2014 GSA Annual Meeting in Vancouver, British Columbia (19–22 October 2014)

Paper No. 255-6
Presentation Time: 2:20 PM

SULFUR ISOTOPE EVIDENCE FOR LATE ORDOVICIAN OCEAN OXYGENATION: IMPLICATIONS FOR THE DRIVERS OF THE HIRNANTIAN EXTINCTION


GILL, Benjamin C., Department of Geosciences, Virginia Polytechnic Institute & State University, Blacksburg, VA 24061, LYONS, Timothy W., Department of Earth Sciences, University of California, Riverside, CA 92521, YOUNG, Seth A., Department of Geological Sciences, Indiana University, Bloomington, IN 47405, KALJO, Dimitri, Institute of Geology, Tallinn University of Technology, 5 Ehitajate tee, Tallinn, 19086, Estonia and SALTZMAN, Matthew R., School of Earth Sciences, The Ohio State University, 275 Mendenhall Laboratory, 125 South Oval Mall, Columbus, OH 43210

The Hirnantian Stage of the Ordovician (445 to 443 Ma) contains several important paleoenvironmental and biological events, including large-scale continental glaciation; large perturbations to the global carbon cycle; and the second largest extinction interval in Earth history. Recent models for Late Ordovician extinction have invoked the spread of euxinia (anoxic, H2S-containing marine waters) as a kill mechanism. One of the main lines of evidence used to argue for enhanced marine euxinia is a positive sulfur isotope excursion found in sedimentary pyrite that parallels the well known Hirnantian positive carbon isotope excursion or HICE. These pyrite-S and organic-C excursions are interpreted to track changes in the isotopic compositions of the marine sulfate and dissolved inorganic carbon pools that reflect enhanced burial rates of both pyrite and organic carbon during an expansion of euxinia within the oceans.

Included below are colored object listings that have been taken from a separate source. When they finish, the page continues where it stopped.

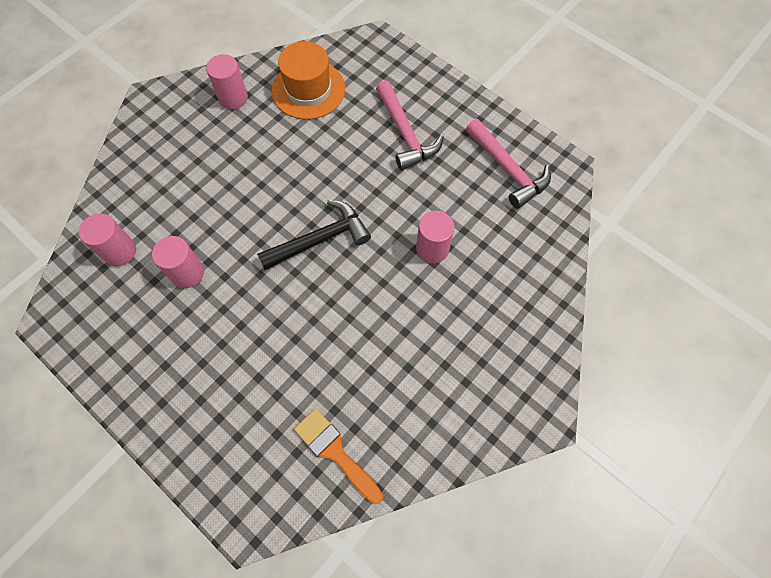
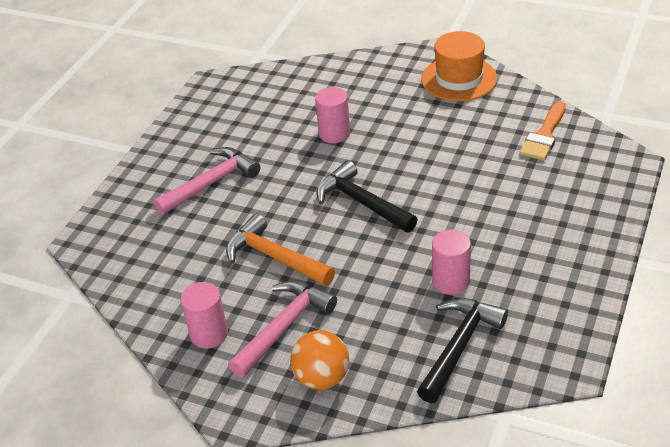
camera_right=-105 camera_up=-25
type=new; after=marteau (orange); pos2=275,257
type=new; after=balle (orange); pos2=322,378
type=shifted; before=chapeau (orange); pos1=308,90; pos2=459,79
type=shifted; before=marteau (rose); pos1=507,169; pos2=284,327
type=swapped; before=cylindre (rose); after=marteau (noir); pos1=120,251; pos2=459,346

To further constrain the changes to the global sulfur cycle over the late Ordovician, we present paired carbon and sulfur isotope data from both carbonate-associated sulfate (δ34SCAS) and pyrite (δ34Spyrite) from successions from the western Laurentia and Baltica. δ34SCAS data from both successions show little variation during the Hirnantian and are consistent with other recently published Hirnantian δ34SCAS data from other locations, confirming that this trend is global. The lack of a positive sulfate-S isotope excursion parallel to the HICE suggests a driver other than organic carbon burial for the carbon isotope excursion and excludes the expansion of euxinia as a driver of the extinction events. Additionally, our section from Laurentia, which contains a substantial portion of the preceding Katian Stage, contains a large, negative δ34SCAS shift of 15‰ that continues into the earliest Hirnantian. Geochemical box modeling for this drop points to an increase in the weathering flux of sulfur to the oceans, a decrease in the global rate of pyrite burial, or a combination of both. The former would require a lowering of sea level and exposure and erosion of the shelf, evidence for which is lacking. The latter driver, which is our preference, would have likely been induced by ocean oxygenation—an expected product of global cooling that increased dissolved oxygen solubility and enhanced deep ocean circulation.